We measure coverage by point of sale systems, essentially places where our customers can send money. With those 18 partners brands we’ve captured 40% of the remittance footprint in the US. The rest of the market consists of micro merchants with just a few locations (ten stores or less).
Over the past two years we’ve built a one-of-a-kind RESTful API which allows real-time bill payments throughout the world. Before Regalii utilities companies had no way to accept foreign currency. Before Regalii families would send cash back home with no way to know how it was being spent. Now families have control, they can dictate exactly how the remittance is spent.
This entire business is built on trust. These immigrants are all in a tenuous situation and trust is paramount. Our technology is the first completely transparent international transfer system. Everyone knows where their money is, how it’s being spent, and how much it’s costing them to send it.
My biggest fear is that we won’t move fast enough. If we can close retail and utility partners faster than our competition we can win, if we can’t and they find a way to copy our technology we’ll be in trouble. The more deals we can close, the better or API, the wider we dig our moat. We’re raising this round to dig faster.
The customer usually pays a $3 transaction fee, plus a small percentage fee which is between 2 and 3%. Which usually amounts to ~$4 in revenue for per transaction which we split 50/50 with the partner merchant. So we wind up with a $2 in gross margin for every transaction that we do.

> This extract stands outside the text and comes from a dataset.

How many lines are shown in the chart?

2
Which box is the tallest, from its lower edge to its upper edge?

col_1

There are many remittance players, starting with Western Union and MoneyGram. We were the first to set up direct bill pay, and a handful of competitors are trying to build similar technology. Xoom has launched bill pay in some countries. They’ve actually been quite successful, which is a great validation of our business. But we are the first and only to build an API for worldwide bill pay so any partner if they’re interested can send or receive money.

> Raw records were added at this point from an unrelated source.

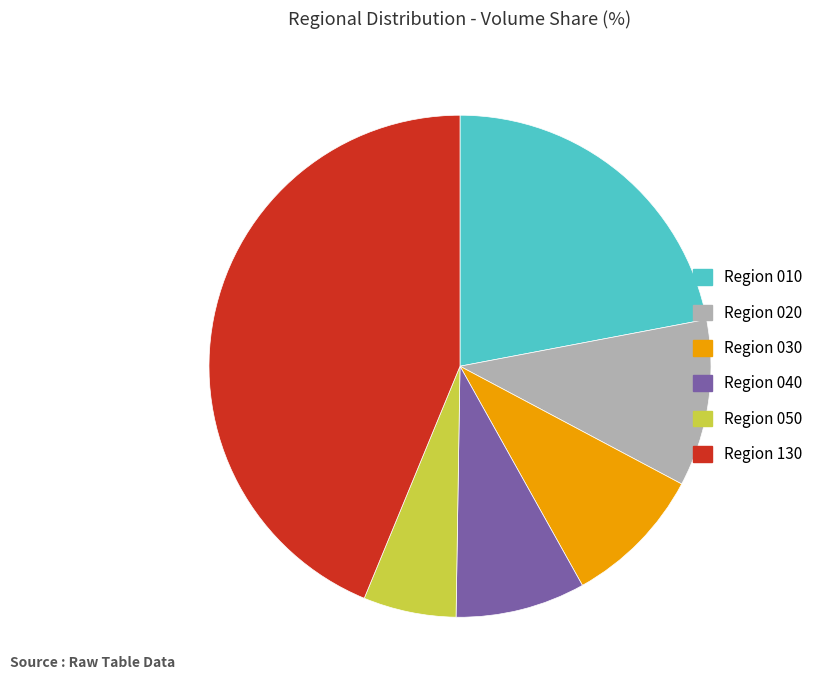

Do Region 040 and Region 030 together represent more than half of the pie?

No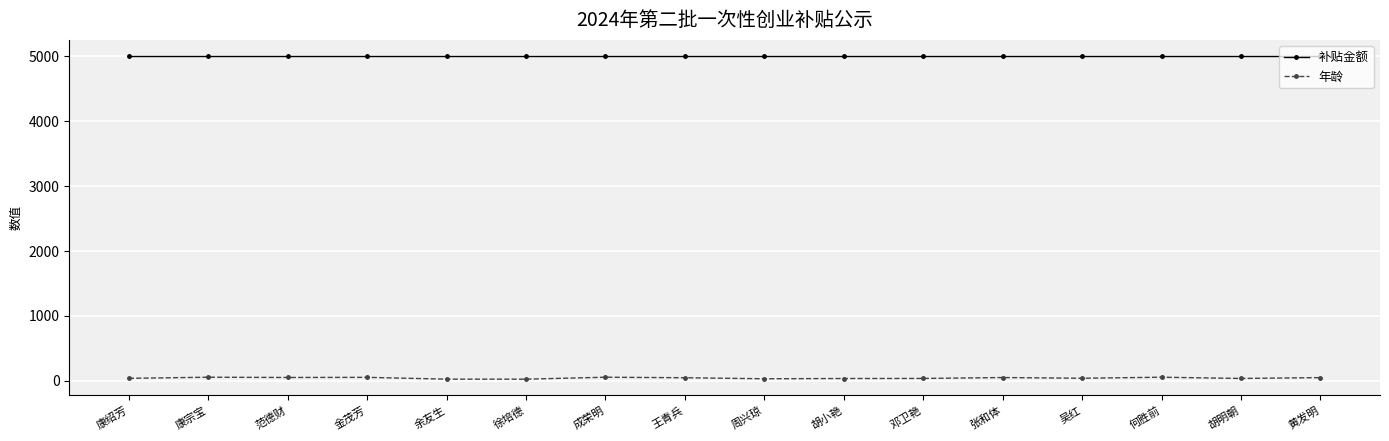

List the series in order of their peak value, lowest first.

年龄, 补贴金额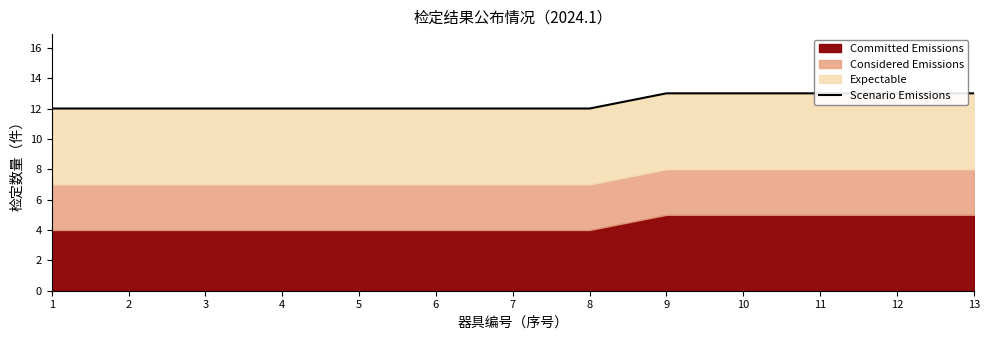

How many values are between 12 and 13?

13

When we started we were very similar to Western Union and MoneyGram, we all did direct-to-consumer remittances (international cash transfers). But we’ve since found our model to work much better. Our customer acquisition strategy is far cheaper, we have much better recurring revenue, and families in the States like our service better because they know exactly how their money is being spent.
We understand our consumers far better than our competition. Our office is located in Harlem so we can constantly interview and get feedback from our users. Our users are refugees from their home countries. Often they’ve come to the US out of necessity, to seek a better opportunity.
Their lives are risky as it is, and they’re all super nervous about their status in the US. Many don’t even have bank accounts here, most don’t use any internet services, they’re all afraid of screwing up the biggest opportunity in their lives. This is why 90% of remittances are still done offline at the Western Unions of the world. These consumers want to stay anonymous, they only trust a few brands, and they’re entrenched in safe practice.
Brick and mortar remittance isn’t going anywhere for a while. We know this, but also realized the market was ready for a massive technology overhaul. Our brick and mortar model keeps that critical trust alive but adopts the old school model to technology which finally makes remittances cheap and transparent.
Many of our merchant partners have actually started paying us up to $15k to partner. We bring these merchants so much recurring business (every customer visits our partners 2-3 times per month to pay bills), that they’re now knocking on our door to sign up. Many of them write a check without handling a single transaction. Then once they’re onboarded we split the transaction revenue 50/50, so retails make approximately $2 per transaction plus the surplus from recurring regular business.